El impresionismo había llegado al extremo más radical de las posibilidades retinianas: pintar la impresión, no tanto la cosa cuanto la cosa en la retina, la visión pura. Sin embargo, ¿se captaba la realidad en esa impresión retiniana, o sólo la realidad para un sujeto, para una mirada? ¿Había alguna posibilidad de representar las cosas al margen del lenguaje que, precisamente, permitía tal representación, era su instrumento y su condición? La seguridad inicial del impresionismo -¿qué más cierto que las cosas en la misma mirada?- se convertía en inseguridad -¿acaso los objetos mirados/pintados no se configuraban de un modo concreto en la mirada/pintura?-, y artistas como Cézanne y Gauguin, Pissarro y Van Gogh, Bernard, Denis, Sérusier, Bonnard trataron de acabar con la inseguridad mediante la creación de un lenguaje capaz de articular la inmediatez del primitivo con la solidez del clásico.

§ **Preguntas del material**
(1) Enumera todos los artistas que se nombran en el fragmento sobre el impresionismo.
(2) Prosigue el fragmento sobre el impresionismo a partir de su última oración.

§ **Material proporcionado**
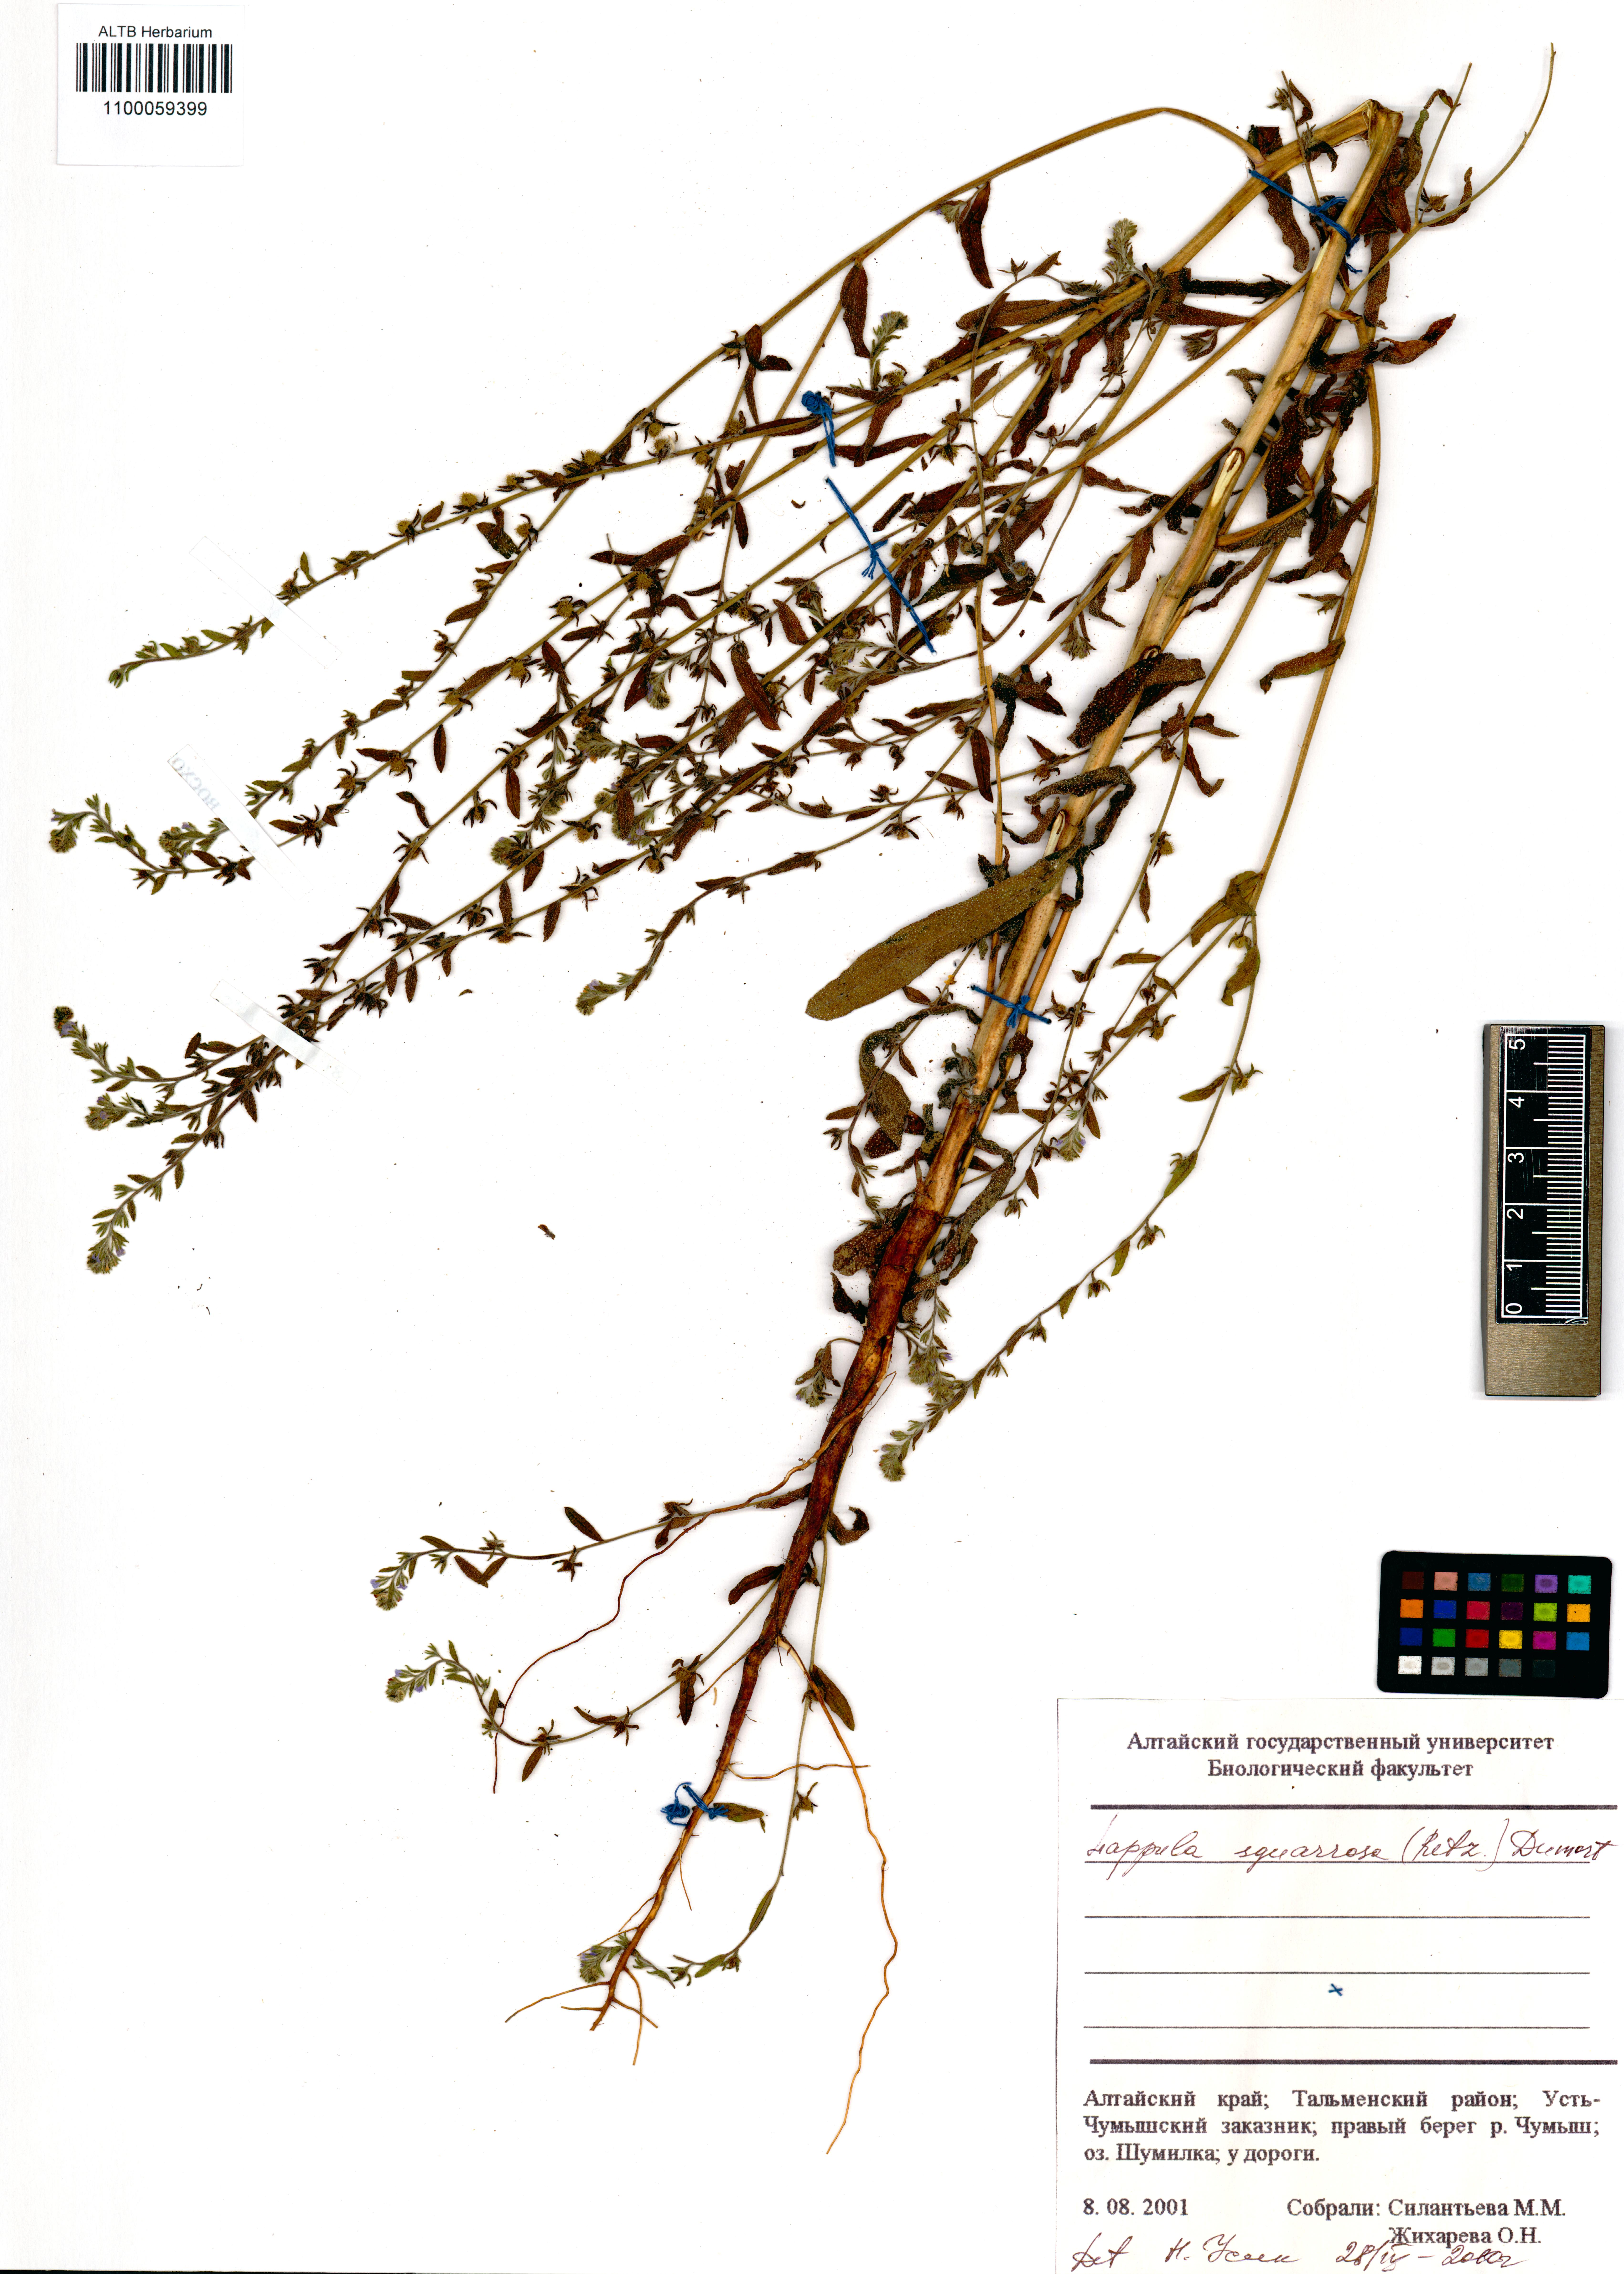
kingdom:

§ **Respuestas escritas**
(1) Cézanne, Gauguin, Pissarro, Van Gogh, Bernard, Denis, Sérusier y Bonnard.

(2)
Estos artistas están empeñados en una actividad que desborda la pintura, ponen en juego la propia vida: no buscan sólo una mirada inocente, buscan un mundo inocente. Gauguin pretende encontrarlo en Martinica y en Bretaña, en Tahití...Y lo busca, primero, con otros artistas, tras abandonar a su familia para dedicarse sólo a la pintura: "Mi mujer, la familia, todo el mundo, en fin, me echa en cara esta maldita pintura pretendiendo que es una vergöenza no ganarse la vida. Pero las facultades de un hombre no bastan para dos cosas y yo no puedo hacer más que una: pintar", le escribe a Pissarro (1885). La pintura no es para Gauguin un oficio, está consagrado a la pintura. Y consagrarse a la pintura es consagrarse a la naturaleza, a la inocencia y sencillez que sólo en la naturaleza puede encontrarse. El artista recrea un mito central de la modernidad en sus paisajes de Martinica -Idas y venidas, Martinica (1887)- y en su representación del mundo bretón -La ronda de las niñas bretonas (1888), Jóvenes bañistas bretones (1888)-.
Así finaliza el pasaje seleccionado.